Thursday, August 28, 2014

Pandas show their true colors

There's a story getting very wide coverage this week, which almost gives me hope that I will no longer be a lone voice against the evils of pandas. For this one, there's no need to make a subtle argument about the disproportionate resources and attention that are being diverted to this species. This is one where they are really showing their true colors. It's hard to choose from the array of clever headlines, including at the Guardian, Pandering to the crowd: panda accused of faking pregnancy in bun fraud case,  but I'm going to go with the efficient summary at CNN:

Report: Panda 'may have faked pregnancy' for more buns, bamboo

A giant panda intended to be the star of the first ever live broadcast of the birth of panda cubs has lost the role -- after it was discovered the bear is not pregnant after all, Chinese state media reported.

Not only was it a phantom pregnancy but zookeepers suspect the panda, Ai Hin, may have been faking it to improve her quality of life, the Chengdu Research Base of Giant Panda Breeding told Xinhua on Monday.

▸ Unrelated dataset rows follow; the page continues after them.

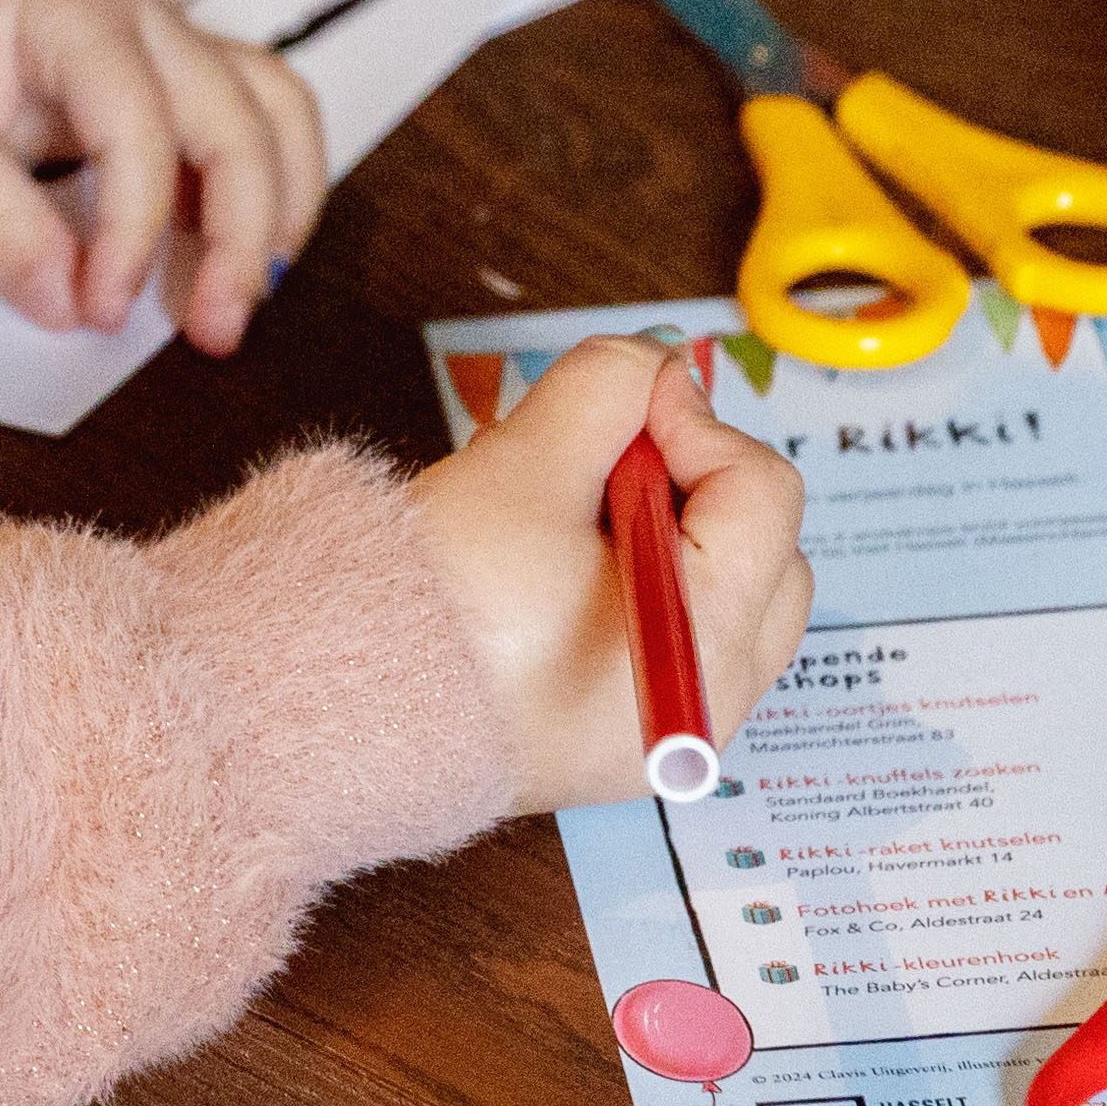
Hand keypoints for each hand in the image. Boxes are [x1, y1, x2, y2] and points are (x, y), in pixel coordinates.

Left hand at [0, 0, 328, 353]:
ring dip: (279, 203)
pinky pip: (252, 112)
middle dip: (243, 233)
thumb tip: (61, 304)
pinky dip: (264, 181)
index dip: (132, 229)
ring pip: (274, 106)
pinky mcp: (164, 69)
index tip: (97, 308)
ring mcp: (164, 38)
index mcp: (75, 10)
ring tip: (248, 296)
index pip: (139, 124)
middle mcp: (144, 15)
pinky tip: (234, 251)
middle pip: (240, 116)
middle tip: (213, 332)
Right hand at [410, 332, 809, 818]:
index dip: (695, 422)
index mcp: (699, 642)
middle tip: (605, 467)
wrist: (339, 706)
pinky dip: (652, 584)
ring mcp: (672, 729)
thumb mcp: (522, 463)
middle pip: (768, 549)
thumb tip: (657, 367)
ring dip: (679, 534)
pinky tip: (569, 572)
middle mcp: (710, 704)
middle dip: (700, 484)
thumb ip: (606, 389)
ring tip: (581, 524)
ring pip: (732, 594)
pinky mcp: (631, 738)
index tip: (626, 405)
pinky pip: (684, 636)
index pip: (759, 493)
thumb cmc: (432, 602)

Ai Hin, age six, had shown signs of pregnancy, including a change in appetite, moving less and an increase in progestational hormone in July, according to Xinhua.

But after observing her for two months, she began acting normally again, zookeepers said.

Experts say pandas sometimes carry on the behaviors associated with early pregnancy after noticing that they get preferential treatment, the news agency said.

"After showing prenatal signs, the 'mothers-to-be' are moved into single rooms with air conditioning and around-the-clock care," Wu Kongju, an expert at the Chengdu base, is quoted as saying.

"They also receive more buns, fruits and bamboo, so some clever pandas have used this to their advantage to improve their quality of life."

Photo from the birthday of my current least favorite panda at the National Zoo.